6-Vous avez choisis d’accompagner le gouvernement. Certains Camerounais de la diaspora estiment que le Cameroun ne se développe pas vue de la diaspora. Quelle analyse faites-vous de cette opinion ?
Le développement est entendu comme un ensemble de transformations successives, graduelles. Maintenant, il revient à chaque observateur de voir le verre à moitié vide ou à moitié plein. Tout dépend du paradigme évoqué ou bien de l’angle sur lequel on s’appuie.
Je prends l’exemple du DSRP (Document de stratégie pour la réduction de la pauvreté) qui couvrait la période 2003-2008 et s’est achevée avec un taux de croissance de 3%. Le DSCE qui couvrait la période de 2010 à 2019 s’est achevé avec un taux de croissance de 4,5% au lieu de la cible de 5,5%. Enfin, la SND30(Stratégie nationale pour le développement) qui couvre la période 2020-2030 ambitionne de porter le taux de croissance de 4,5% à 8,1% en moyenne sur cette période.
Les projets structurants se réalisent progressivement ; le processus d’industrialisation de notre économie s’avance à grand pas ; de plus en plus, se mettent en place des initiatives locales au profit des citoyens dans plusieurs domaines ; le processus de décentralisation est totalement mis sur les rails avec la nomination le 10 juin 2021 et la prestation de serment les 06 et 08 juillet 2021 des « Publics independant Conciliator » des régions du Sud-Ouest et du Nord-Ouest. Dans les mois ou années à venir, une fonction publique locale sera effective.
Au regard de tout ce qui précède, nous avons la conviction au niveau du Centre que les choses bougent et donc, que le Cameroun se développe.
7-En janvier 2022, la coupe d’Afrique des nations se déroulera au Cameroun. Le monde entier suivra attentivement cet événement. Comptez-vous accompagner le gouvernement ?

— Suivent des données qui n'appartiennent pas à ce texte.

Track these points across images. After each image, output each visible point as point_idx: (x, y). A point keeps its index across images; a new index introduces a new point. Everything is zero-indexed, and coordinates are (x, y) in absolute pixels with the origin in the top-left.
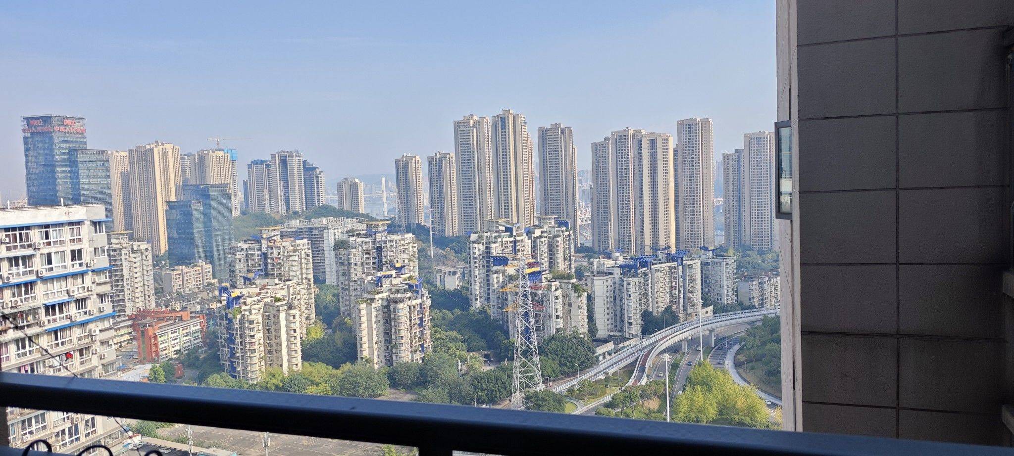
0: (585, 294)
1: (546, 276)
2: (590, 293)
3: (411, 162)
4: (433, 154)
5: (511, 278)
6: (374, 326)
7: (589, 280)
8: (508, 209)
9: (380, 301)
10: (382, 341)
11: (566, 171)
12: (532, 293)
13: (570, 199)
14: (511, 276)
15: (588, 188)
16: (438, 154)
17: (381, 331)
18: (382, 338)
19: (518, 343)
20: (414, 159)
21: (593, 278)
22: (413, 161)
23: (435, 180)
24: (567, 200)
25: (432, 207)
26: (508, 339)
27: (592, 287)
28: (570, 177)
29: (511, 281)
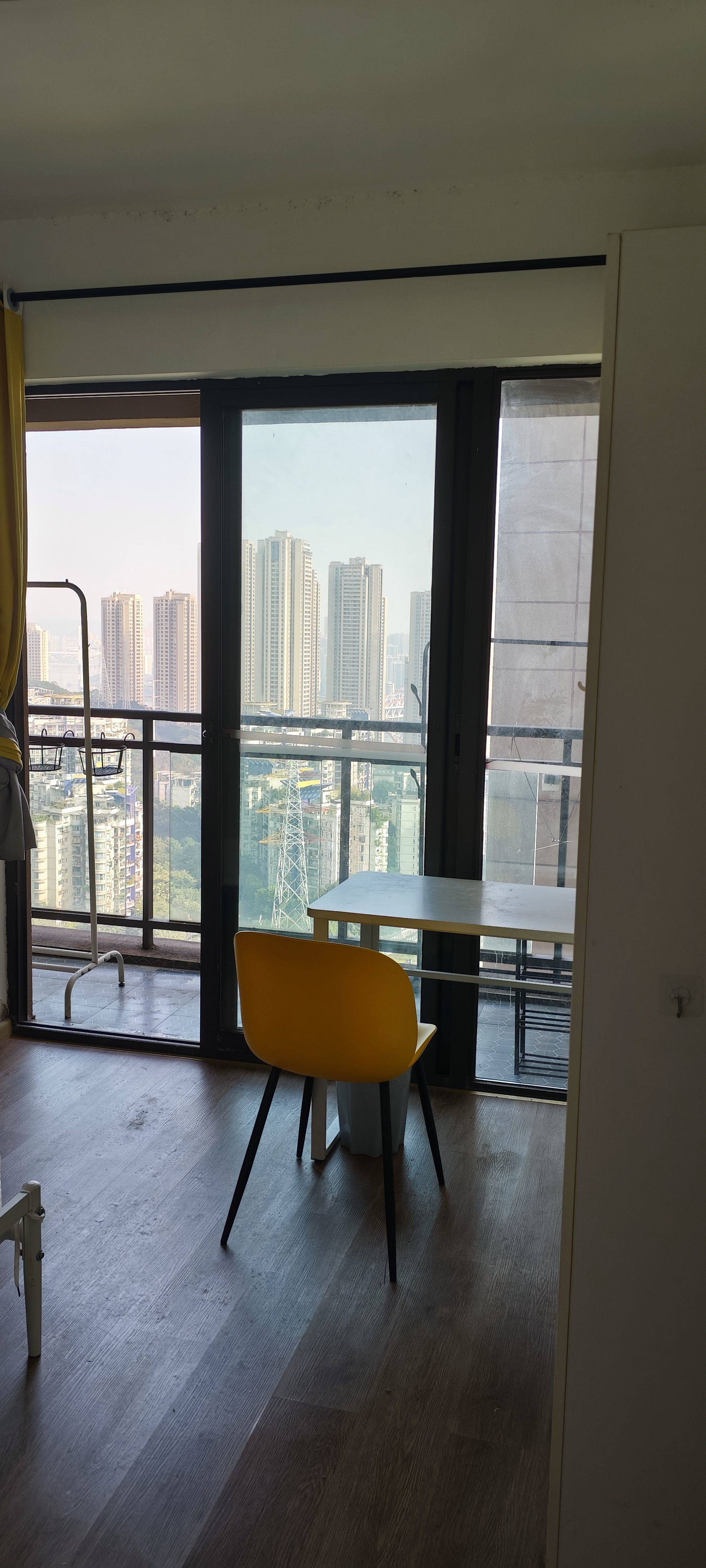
0: (386, 824)
1: (328, 793)
2: (394, 823)
3: (127, 604)
4: (162, 594)
5: (275, 795)
6: (59, 856)
7: (394, 803)
8: (277, 687)
9: (69, 819)
10: (70, 881)
11: (369, 634)
12: (305, 820)
13: (373, 677)
14: (275, 790)
15: (402, 663)
16: (170, 593)
17: (69, 865)
18: (69, 875)
19: (279, 891)
20: (132, 599)
21: (399, 800)
22: (131, 603)
23: (164, 634)
24: (368, 678)
25: (157, 676)
26: (266, 886)
27: (398, 814)
28: (375, 642)
29: (275, 800)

Notre accompagnement qui ne souffre d’aucune ombre de doute consistera principalement à susciter auprès des collectivités locales qui abriteront les matchs, un élan de patriotisme socioculturel à travers l’organisation d’expositions commerciales locales ; la mise en valeur des sites touristiques communaux ; l’organisation des manifestations culturelles traditionnelles ; etc.
Tout ceci afin de montrer aux yeux du monde le riche patrimoine que regorge notre pays. Cela pourrait avoir des retombées inestimables pour le bien de nos populations à moyens ou à courts termes.
8-Le gouvernement a mis sur pied plusieurs leviers pour le développement structurel des jeunes au sein des collectivités territoriales décentralisées. Quel est le message que vous adressez à cette jeunesse ?
Le jeune ne pourra profiter de ces opportunités que s’il est bien formé. Il devra aussi croire à son pays le Cameroun qui est une grande nation dans le monde. Par conséquent il est appelé à faire confiance à nos institutions et aux personnalités qui les incarnent ou les dirigent. Après quoi, il pourra monter des projets au niveau communal ou régional au lieu de rêver d’un bonheur ailleurs que chez soi.